Seven Days in Solitary [5/15/2016]

Our Weekly Roundup of News and Views on Solitary Confinement

by | May 15, 2016

• A Bronx woman is suing New York City for $10 million after spending more than two years in solitary confinement on Rikers Island. Candie Hailey, 32, also alleges she was subject to physical and sexual abuse by guards before eventually being acquitted on attempted murder charges and released.

• In its continuing coverage of solitary confinement, the Guardian covered the daily experiences of Tyreik Gilford, who is locked up in the Special Housing Unit in the Upstate Correctional Facility in Malone, New York. “I can see outside and the sky,” Gilford wrote in a letter. “Unfortunately, from the position of the window, I cannot see the sun rise, set, or the moon at night.”

• Jailed rancher Cliven Bundy has filed a lawsuit against Barack Obama, as well as US judge Gloria Navarro and Nevada senator Harry Reid, for the charges he is facing as well as his placement in solitary confinement. Bundy’s lawyer said the isolation is affecting his client. “It’s getting him depressed. He never sees the sun. Here is a rancher who spent his whole life outdoors … and now he is confined in a box.”
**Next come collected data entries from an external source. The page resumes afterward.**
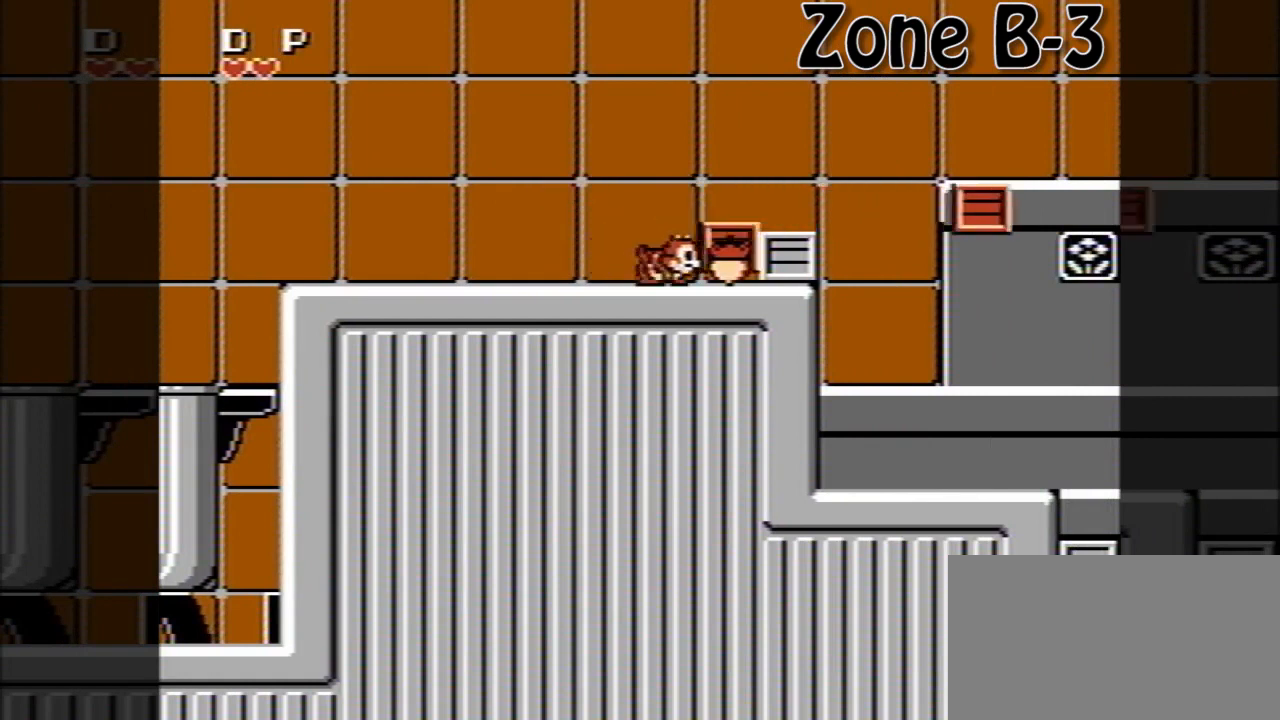
{"buttons": ["DPAD_LEFT"], "events": [[40, "B", "up"], [200, "DPAD_RIGHT", "up"], [240, "DPAD_LEFT", "down"]]}
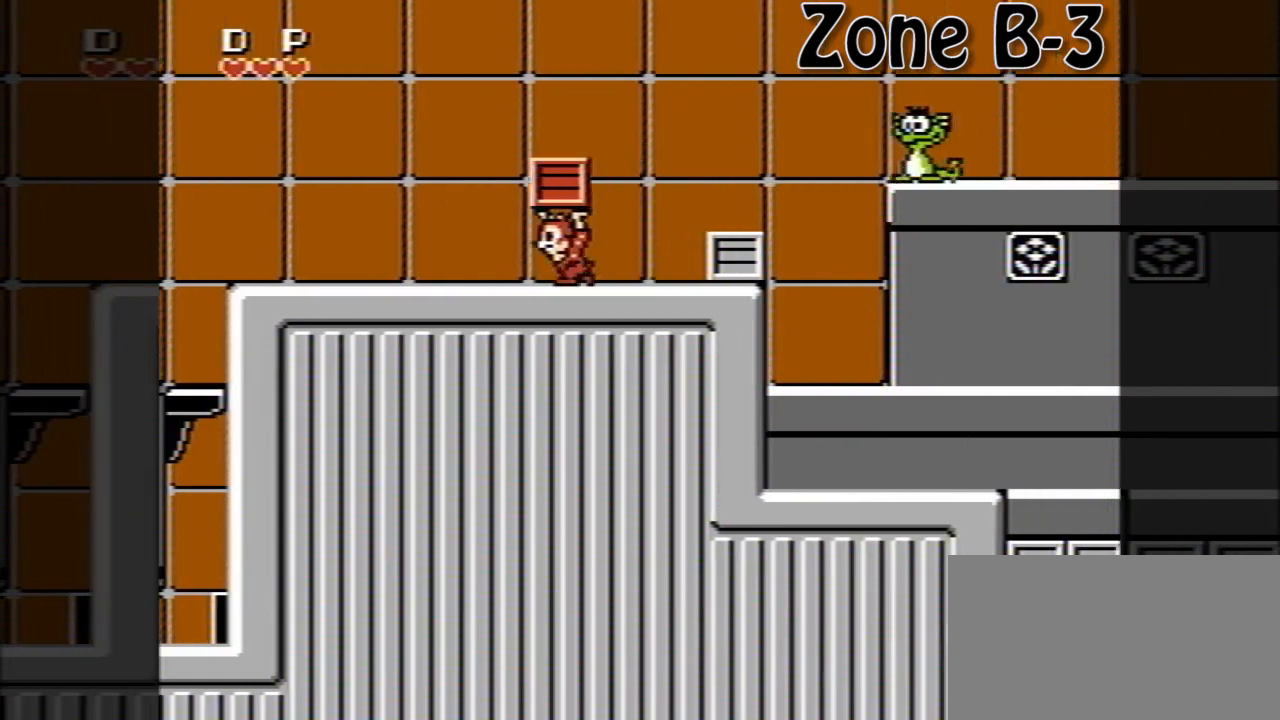
{"buttons": ["DPAD_LEFT"], "events": []}
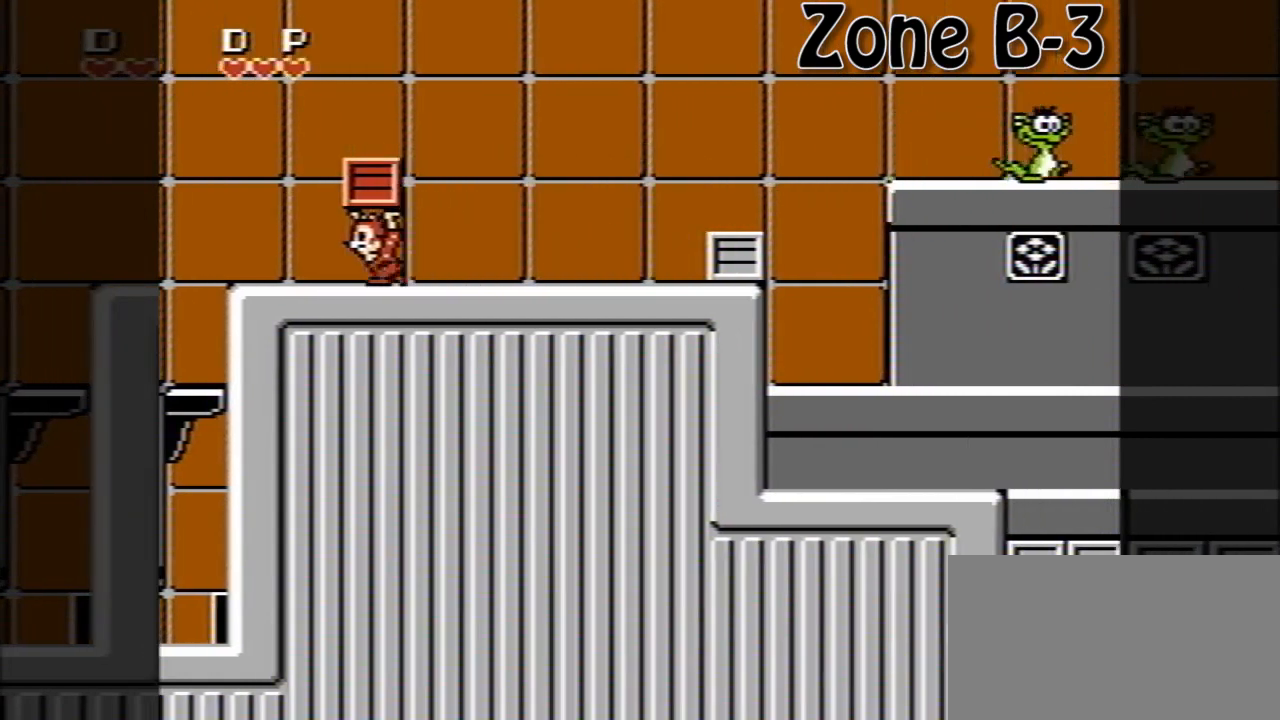
{"buttons": [], "events": [[120, "DPAD_LEFT", "up"], [200, "DPAD_RIGHT", "down"], [360, "B", "down"], [360, "DPAD_RIGHT", "up"], [480, "B", "up"]]}
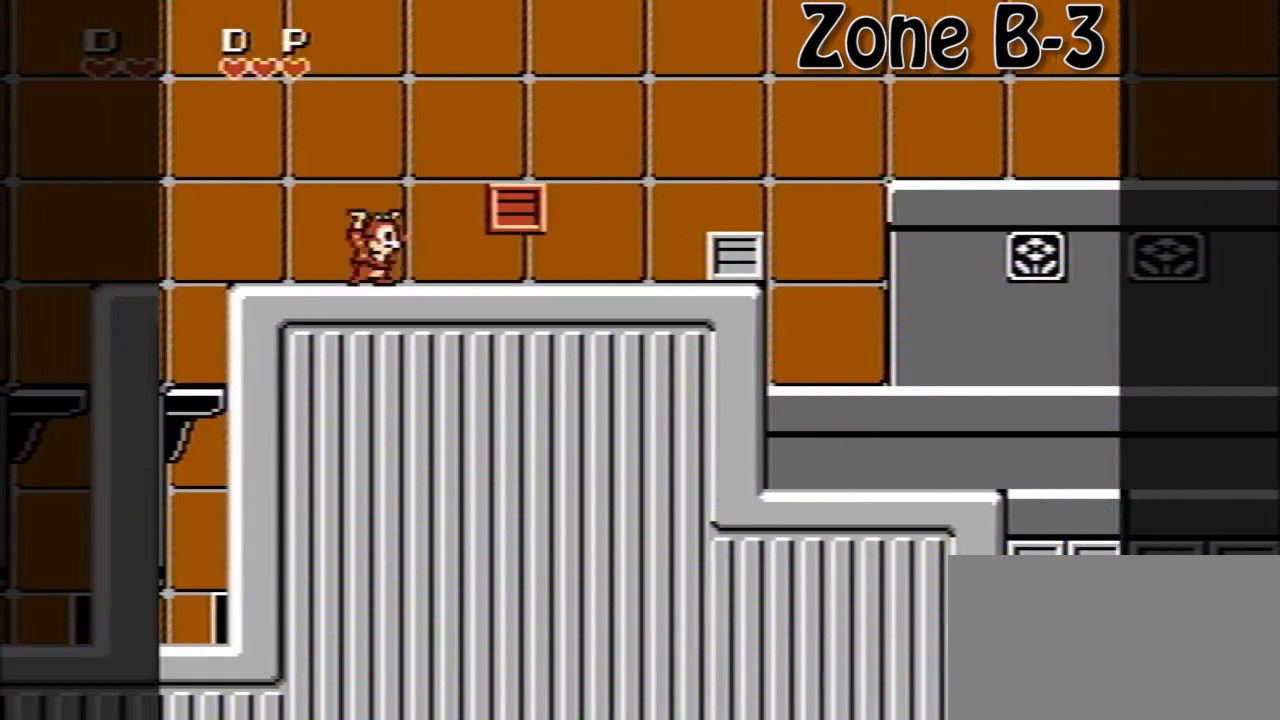
{"buttons": [], "events": [[160, "DPAD_RIGHT", "down"], [280, "DPAD_RIGHT", "up"]]}
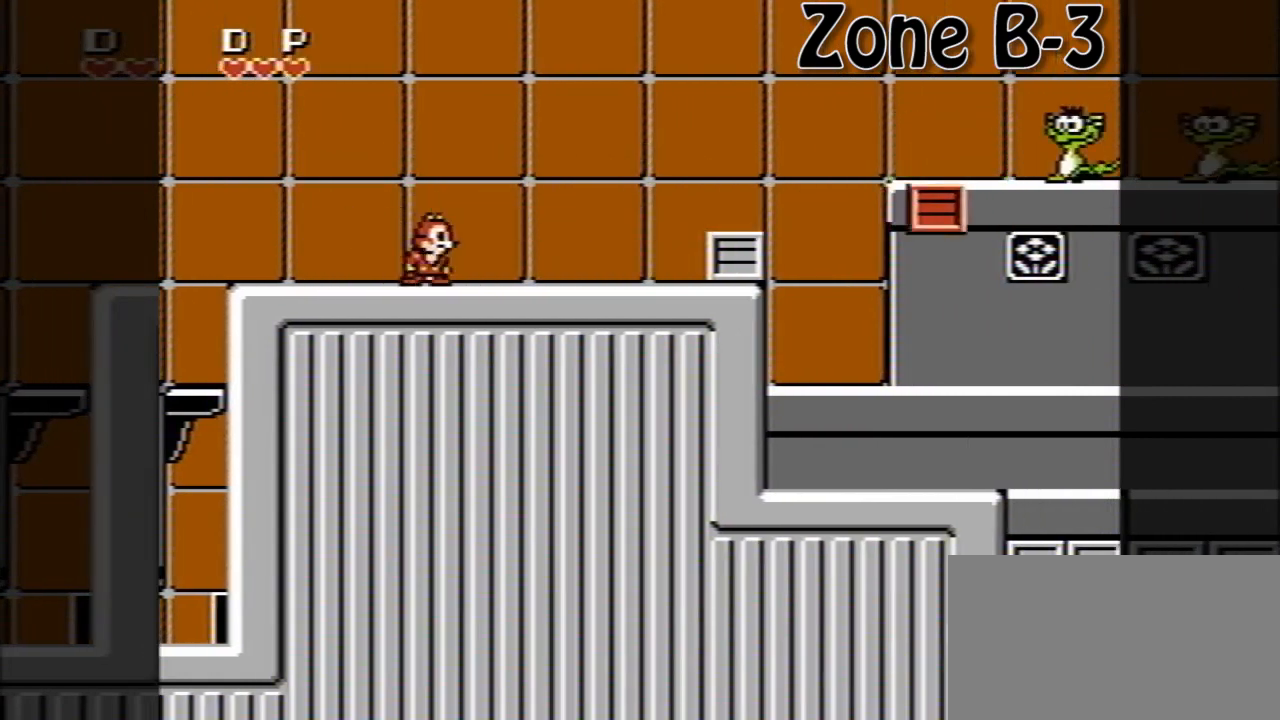
{"buttons": [], "events": [[40, "DPAD_RIGHT", "down"], [240, "DPAD_RIGHT", "up"]]}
• A ten-day strike over unpaid labor and poor prison conditions ended in Alabama state prisons. Kinetik Justice, the co-founder of the Free Alabama Movement and one of the primary organizers of the strike, spoke to Democracy Now about what has been happening on the inside. Kinetik is “currently serving his 28th month in solitary for organizing a similar action in 2014.”

• Colorado’s state legislature has passed a bill that places strict limits on the use of isolation in juvenile facilities. The legislation “puts in place permanent guardrails and oversight measures to ensure that the Colorado Department of Youth Corrections never again resorts to using long-term solitary confinement to manage or punish children,” said the ACLU of Colorado.

• A man in his 36th year of solitary confinement in a Pennsylvania prison has filed a federal lawsuit for the “extreme, unusual and cruel conditions” he has faced. Arthur Johnson, who has a developmental disability, has been living in a cell “smaller than many cages used to hold animals at zoos,” according to the suit.

• The Supreme Court could consider a Texas death penalty case in which a defendant was judged to be competent based on “a 23-year-old definition of intellectual disability,” according to his lawyers. The legal team for Bobby James Moore has also argued that their client’s constitutional protections against cruel and unusual punishment have been violated by the years he has spent in solitary confinement on death row.

• New York City’s Department of Corrections announced it will be implementing a new “Secure Unit” to hold a small number of 18 to 21-year-olds, supposedly an alternative to isolation for young adults “with the most persist and violent behavior.” In the Gothamist, journalist Victoria Law considered, “Is Rikers’ New ‘Secure Unit’ Just Solitary Confinement By Another Name?”

• Nebraska is in the process of creating a new set of rules for placing and holding people in solitary confinement. A working group on segregation, established by recent legislation, is supposed to “provide input on the policy and advise on treatment and care of offenders in long-term segregation.”